Come definireste un libro dove il protagonista è un bambino di 12 anni con un cancro e un sogno impossibile come scalare il monte Rainier (4394m)?
La prima parola che mi è venuta in mente, non appena ho letto i primi capitoli, è stata triste. Poi però mi sono dovuta ricredere: la tristezza è nel nostro punto di vista, consci di quello che accadrà al bambino (a 12 anni in fondo si è ancora bambini). In Mark invece albergano una forte determinazione unita a dell’amara rassegnazione: morire deve morire, perché allora non morire alle sue condizioni? Perché non fare del periodo che gli rimane una grandiosa e rischiosissima avventura?

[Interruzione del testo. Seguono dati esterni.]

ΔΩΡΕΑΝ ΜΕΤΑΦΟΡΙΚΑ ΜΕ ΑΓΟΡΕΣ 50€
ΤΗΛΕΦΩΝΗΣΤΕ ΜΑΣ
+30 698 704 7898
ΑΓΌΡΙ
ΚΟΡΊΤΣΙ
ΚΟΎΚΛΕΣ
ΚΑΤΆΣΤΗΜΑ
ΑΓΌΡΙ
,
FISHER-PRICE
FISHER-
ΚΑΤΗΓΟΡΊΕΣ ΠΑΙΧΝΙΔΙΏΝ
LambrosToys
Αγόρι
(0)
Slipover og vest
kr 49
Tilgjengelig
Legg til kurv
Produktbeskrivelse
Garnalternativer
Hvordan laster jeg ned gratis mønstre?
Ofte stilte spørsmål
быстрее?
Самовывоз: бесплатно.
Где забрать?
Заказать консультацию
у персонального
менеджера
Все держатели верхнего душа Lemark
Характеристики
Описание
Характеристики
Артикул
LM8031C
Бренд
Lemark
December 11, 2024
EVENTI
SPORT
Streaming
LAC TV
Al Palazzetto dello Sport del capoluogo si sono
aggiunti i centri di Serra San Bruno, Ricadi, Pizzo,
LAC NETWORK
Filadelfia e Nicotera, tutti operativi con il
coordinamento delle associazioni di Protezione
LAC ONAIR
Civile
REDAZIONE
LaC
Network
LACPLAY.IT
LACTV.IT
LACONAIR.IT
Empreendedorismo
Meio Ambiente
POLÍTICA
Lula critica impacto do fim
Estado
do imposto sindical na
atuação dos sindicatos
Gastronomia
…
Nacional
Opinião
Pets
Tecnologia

Così Mark parte: zaino in spalla, berretto sulla testa, soldi contati e biglietti già stampati (è un bambino molto organizzato), esce di casa senza voltarsi e parte alla volta dell’orizzonte. Il suo orizzonte è una montagna, una signora montagna, di cui ha sentito parlare dal nonno e che ha sempre desiderato scalare. C’è chi ce l’ha nel sangue la montagna: gli occhi al cielo, poche parole, grande determinazione. Senza dire niente a nessuno Mark se ne va, realizzando il peggior incubo di ogni genitore di bambini terminali (ma anche di bambini sani). Non è però proprio solo: in fondo che avventura sarebbe senza un amico fidato, pronto a seguirti in capo al mondo? L’altro protagonista di questa storia è Beau, un cane straordinariamente normale.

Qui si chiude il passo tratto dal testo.